• YOUR TASK
Output must match the data below exactly from its first line through the line that contains "cells exhibit moderate", with no other line.

Stored items from a collection
--------------------------------------------------

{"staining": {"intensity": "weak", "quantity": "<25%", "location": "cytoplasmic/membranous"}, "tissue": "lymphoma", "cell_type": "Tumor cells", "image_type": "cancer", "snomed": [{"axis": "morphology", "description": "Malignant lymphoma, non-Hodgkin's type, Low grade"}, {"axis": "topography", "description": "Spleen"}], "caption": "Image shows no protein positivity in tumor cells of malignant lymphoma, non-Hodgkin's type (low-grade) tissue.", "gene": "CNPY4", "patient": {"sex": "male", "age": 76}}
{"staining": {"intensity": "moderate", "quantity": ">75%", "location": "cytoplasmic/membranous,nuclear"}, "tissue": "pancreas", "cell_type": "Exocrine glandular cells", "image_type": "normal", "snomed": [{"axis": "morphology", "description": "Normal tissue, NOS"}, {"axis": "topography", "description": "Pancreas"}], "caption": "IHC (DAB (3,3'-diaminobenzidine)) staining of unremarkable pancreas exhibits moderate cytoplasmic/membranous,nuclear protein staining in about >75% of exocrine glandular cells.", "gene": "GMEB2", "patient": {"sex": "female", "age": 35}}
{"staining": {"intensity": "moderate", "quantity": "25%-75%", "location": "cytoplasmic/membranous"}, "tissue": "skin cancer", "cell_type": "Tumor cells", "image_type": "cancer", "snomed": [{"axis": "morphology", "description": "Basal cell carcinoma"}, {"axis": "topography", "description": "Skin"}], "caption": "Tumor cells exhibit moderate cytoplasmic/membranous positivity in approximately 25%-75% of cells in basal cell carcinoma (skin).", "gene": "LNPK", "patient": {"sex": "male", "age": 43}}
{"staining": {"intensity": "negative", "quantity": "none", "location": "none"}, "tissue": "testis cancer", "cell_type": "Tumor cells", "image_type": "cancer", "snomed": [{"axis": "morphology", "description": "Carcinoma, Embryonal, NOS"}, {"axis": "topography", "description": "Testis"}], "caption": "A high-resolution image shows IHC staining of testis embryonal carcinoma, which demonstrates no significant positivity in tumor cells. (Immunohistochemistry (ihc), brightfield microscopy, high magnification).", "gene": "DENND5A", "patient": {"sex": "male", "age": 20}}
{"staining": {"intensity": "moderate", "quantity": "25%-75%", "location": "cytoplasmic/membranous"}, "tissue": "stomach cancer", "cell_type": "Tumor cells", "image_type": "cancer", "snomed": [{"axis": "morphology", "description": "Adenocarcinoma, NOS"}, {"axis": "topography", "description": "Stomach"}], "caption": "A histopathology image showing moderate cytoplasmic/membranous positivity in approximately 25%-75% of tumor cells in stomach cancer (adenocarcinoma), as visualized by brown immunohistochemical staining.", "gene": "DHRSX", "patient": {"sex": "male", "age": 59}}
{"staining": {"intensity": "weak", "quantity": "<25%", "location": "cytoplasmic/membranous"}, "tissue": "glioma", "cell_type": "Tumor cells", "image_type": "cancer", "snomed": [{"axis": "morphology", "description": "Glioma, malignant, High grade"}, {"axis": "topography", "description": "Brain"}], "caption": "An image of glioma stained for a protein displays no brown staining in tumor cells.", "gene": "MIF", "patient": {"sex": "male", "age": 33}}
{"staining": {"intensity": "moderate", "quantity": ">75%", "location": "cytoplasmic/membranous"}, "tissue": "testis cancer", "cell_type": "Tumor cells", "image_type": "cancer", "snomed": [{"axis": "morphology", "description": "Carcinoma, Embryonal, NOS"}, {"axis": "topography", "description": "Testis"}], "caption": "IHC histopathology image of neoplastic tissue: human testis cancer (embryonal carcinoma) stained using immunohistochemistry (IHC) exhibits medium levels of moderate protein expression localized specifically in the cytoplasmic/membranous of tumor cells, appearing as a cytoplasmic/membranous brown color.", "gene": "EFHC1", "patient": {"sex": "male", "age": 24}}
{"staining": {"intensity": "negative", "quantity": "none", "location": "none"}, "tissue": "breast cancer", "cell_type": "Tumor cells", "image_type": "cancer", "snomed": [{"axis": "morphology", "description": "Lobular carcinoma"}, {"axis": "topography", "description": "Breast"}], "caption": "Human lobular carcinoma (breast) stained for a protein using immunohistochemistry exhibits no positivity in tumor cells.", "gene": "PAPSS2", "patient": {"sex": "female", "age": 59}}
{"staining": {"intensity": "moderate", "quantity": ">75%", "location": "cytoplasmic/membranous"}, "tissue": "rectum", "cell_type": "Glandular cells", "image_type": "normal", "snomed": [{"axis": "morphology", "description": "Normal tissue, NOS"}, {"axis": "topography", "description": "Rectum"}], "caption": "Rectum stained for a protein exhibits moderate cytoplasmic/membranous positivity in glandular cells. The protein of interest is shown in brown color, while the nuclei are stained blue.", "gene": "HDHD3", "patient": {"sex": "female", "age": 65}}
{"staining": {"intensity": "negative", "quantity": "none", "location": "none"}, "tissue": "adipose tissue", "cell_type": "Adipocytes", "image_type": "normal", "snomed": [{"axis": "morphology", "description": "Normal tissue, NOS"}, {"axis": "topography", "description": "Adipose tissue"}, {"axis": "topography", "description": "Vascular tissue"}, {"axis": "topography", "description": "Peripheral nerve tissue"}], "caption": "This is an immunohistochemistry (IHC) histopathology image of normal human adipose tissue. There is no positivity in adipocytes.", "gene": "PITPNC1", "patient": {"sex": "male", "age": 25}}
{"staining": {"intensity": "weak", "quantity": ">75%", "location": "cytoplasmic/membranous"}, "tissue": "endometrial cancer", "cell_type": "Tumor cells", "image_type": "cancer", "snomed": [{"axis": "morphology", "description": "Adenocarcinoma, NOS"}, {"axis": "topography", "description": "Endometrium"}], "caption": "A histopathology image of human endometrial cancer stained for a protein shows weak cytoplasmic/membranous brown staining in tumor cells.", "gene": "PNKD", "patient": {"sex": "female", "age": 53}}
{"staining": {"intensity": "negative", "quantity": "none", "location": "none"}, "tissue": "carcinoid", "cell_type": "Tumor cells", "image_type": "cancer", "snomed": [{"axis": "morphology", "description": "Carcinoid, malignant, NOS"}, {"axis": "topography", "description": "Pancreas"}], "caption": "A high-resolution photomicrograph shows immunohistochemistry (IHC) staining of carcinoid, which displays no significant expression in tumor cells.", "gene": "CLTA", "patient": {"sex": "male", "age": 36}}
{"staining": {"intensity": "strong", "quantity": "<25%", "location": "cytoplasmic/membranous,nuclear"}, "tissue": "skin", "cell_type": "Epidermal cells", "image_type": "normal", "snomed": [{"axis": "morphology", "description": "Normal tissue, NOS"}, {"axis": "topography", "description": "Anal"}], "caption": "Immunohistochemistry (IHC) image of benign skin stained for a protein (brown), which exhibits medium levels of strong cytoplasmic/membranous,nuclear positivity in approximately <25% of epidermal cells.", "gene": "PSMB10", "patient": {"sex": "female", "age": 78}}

--------------------------------------------------

• SOLUTION FOR THIS TASK
{"staining": {"intensity": "weak", "quantity": "<25%", "location": "cytoplasmic/membranous"}, "tissue": "lymphoma", "cell_type": "Tumor cells", "image_type": "cancer", "snomed": [{"axis": "morphology", "description": "Malignant lymphoma, non-Hodgkin's type, Low grade"}, {"axis": "topography", "description": "Spleen"}], "caption": "Image shows no protein positivity in tumor cells of malignant lymphoma, non-Hodgkin's type (low-grade) tissue.", "gene": "CNPY4", "patient": {"sex": "male", "age": 76}}
{"staining": {"intensity": "moderate", "quantity": ">75%", "location": "cytoplasmic/membranous,nuclear"}, "tissue": "pancreas", "cell_type": "Exocrine glandular cells", "image_type": "normal", "snomed": [{"axis": "morphology", "description": "Normal tissue, NOS"}, {"axis": "topography", "description": "Pancreas"}], "caption": "IHC (DAB (3,3'-diaminobenzidine)) staining of unremarkable pancreas exhibits moderate cytoplasmic/membranous,nuclear protein staining in about >75% of exocrine glandular cells.", "gene": "GMEB2", "patient": {"sex": "female", "age": 35}}
{"staining": {"intensity": "moderate", "quantity": "25%-75%", "location": "cytoplasmic/membranous"}, "tissue": "skin cancer", "cell_type": "Tumor cells", "image_type": "cancer", "snomed": [{"axis": "morphology", "description": "Basal cell carcinoma"}, {"axis": "topography", "description": "Skin"}], "caption": "Tumor cells exhibit moderate cytoplasmic/membranous positivity in approximately 25%-75% of cells in basal cell carcinoma (skin).", "gene": "LNPK", "patient": {"sex": "male", "age": 43}}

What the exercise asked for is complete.